Permetteteci una piccola digressione su Rafael, eroe in una notte importante nella storia del calcio Napoli, soprattutto in quella recente. Siamo sicuri abbia ricevuto gli applausi dei colleghi connazionali del passato: Barborsa (anni 40’ e ’50, noto per la disfatta del Maracanazo), Gilmar (anni ’50 e ’60, unico portiere a vincere due coppe del mondo), Leao (anni ’70), Julio Cesar (anni 2000, vincitore del cosiddetto Triplete con l’Inter).

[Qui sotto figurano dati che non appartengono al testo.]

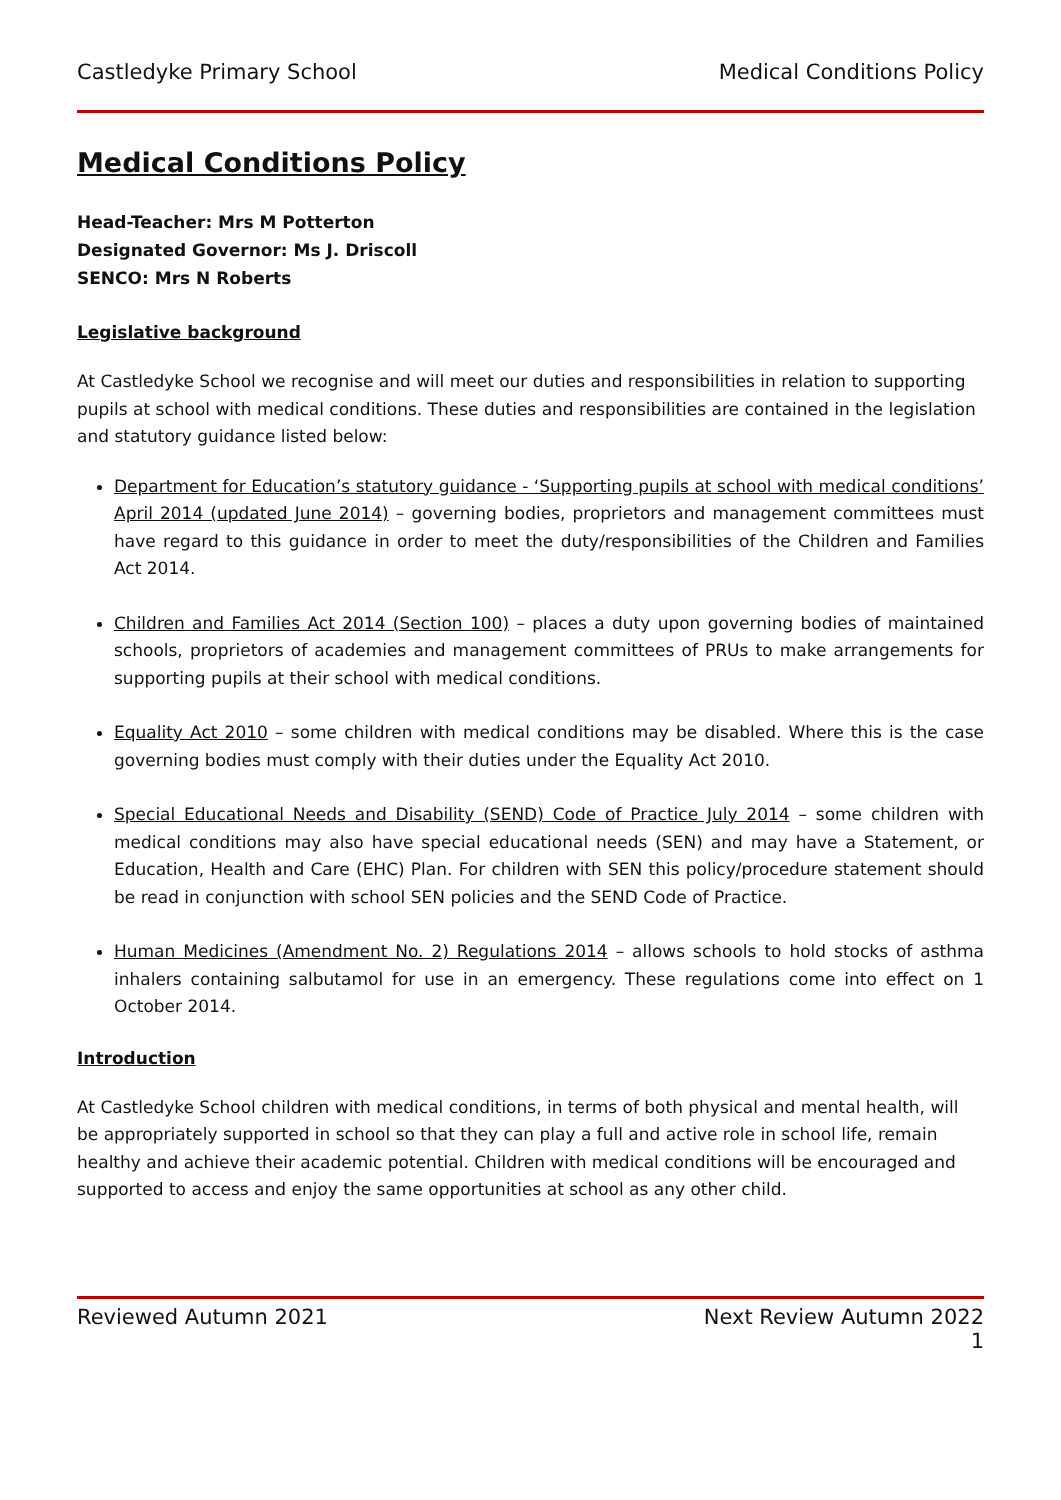Castledyke Primary School Medical Conditions Policy
Medical Conditions Policy
Head-Teacher: Mrs M Potterton
Designated Governor: Ms J. Driscoll
SENCO: Mrs N Roberts
Legislative background
At Castledyke School we recognise and will meet our duties and responsibilities in relation to supporting pupils at school with medical conditions. These duties and responsibilities are contained in the legislation and statutory guidance listed below:
Department for Education’s statutory guidance - ‘Supporting pupils at school with medical conditions’ April 2014 (updated June 2014) – governing bodies, proprietors and management committees must have regard to this guidance in order to meet the duty/responsibilities of the Children and Families Act 2014.
Children and Families Act 2014 (Section 100) – places a duty upon governing bodies of maintained schools, proprietors of academies and management committees of PRUs to make arrangements for supporting pupils at their school with medical conditions.
Equality Act 2010 – some children with medical conditions may be disabled. Where this is the case governing bodies must comply with their duties under the Equality Act 2010.
Special Educational Needs and Disability (SEND) Code of Practice July 2014 – some children with medical conditions may also have special educational needs (SEN) and may have a Statement, or Education, Health and Care (EHC) Plan. For children with SEN this policy/procedure statement should be read in conjunction with school SEN policies and the SEND Code of Practice.
Human Medicines (Amendment No. 2) Regulations 2014 – allows schools to hold stocks of asthma inhalers containing salbutamol for use in an emergency. These regulations come into effect on 1 October 2014.
Introduction
At Castledyke School children with medical conditions, in terms of both physical and mental health, will be appropriately supported in school so that they can play a full and active role in school life, remain healthy and achieve their academic potential. Children with medical conditions will be encouraged and supported to access and enjoy the same opportunities at school as any other child.
Reviewed Autumn 2021 Next Review Autumn 2022
1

In quegli anni, poi, i verdeoro erano soliti scalzare i gli indigeni della Serie A, con alterne fortune. Negli anni 2000, infatti, la Roma ha affidato la propria porta prima a Doni e Julio Sergio, poi ad Artur; il Genoa ha schierato tra i pali Rubinho, mentre la Sampdoria Da Costa, il Milan Gabriel (passato anche da noi), la Fioretina Neto e il Verona Rafael de Andrade Bittencourt. Il pioniere è stato Taffarel, che negli anni ’90 ha difeso la porta del Parma, vincendo due coppe Italia e una Coppa delle Coppe; altri esempi vincenti sono Dida (Milan) e Julio Cesar (Inter).

Alla fine del 2014, però, il portiere brasiliano più importante d’Italia è stato certamente Rafael del Napoli, dopo la vittoria in Supercoppa. Oltre lo show dei rigori (7-8 il risultato finale) disputò un ottimo incontro, risultando decisivo su almeno un paio di interventi, nonostante sui due gol subiti avrebbe potuto fare di meglio. La sua è stata una rivincita personale, dopo le tante critiche ricevute dalla piazza di Napoli, abituata l’anno precedente alle prestazioni di alto livello – nonostante alcuni errori grossolani – di Juan Manuel Reina, che è stato però il primo a complimentarsi con il suo erede tramite Twitter.

Il tweet di Reina

Sappiamo come si evolsero le dinamiche tra i pali, nei mesi e negli anni successivi. Primo secondo, ora terzo portiere della squadra, Rafael non ha saputo più incidere in modo positivo ed attende, seduto sulla  panchina del San Paolo, un’altra opportunità per dimostrare le sue doti. Oggi però vogliamo ricordarlo vincente, come quando in patria vinceva una coppa Libertadores e tre campionati paulisti. Lui e il Napoli di quella sera di due anni fa, l’ultimo incontro con la gloria.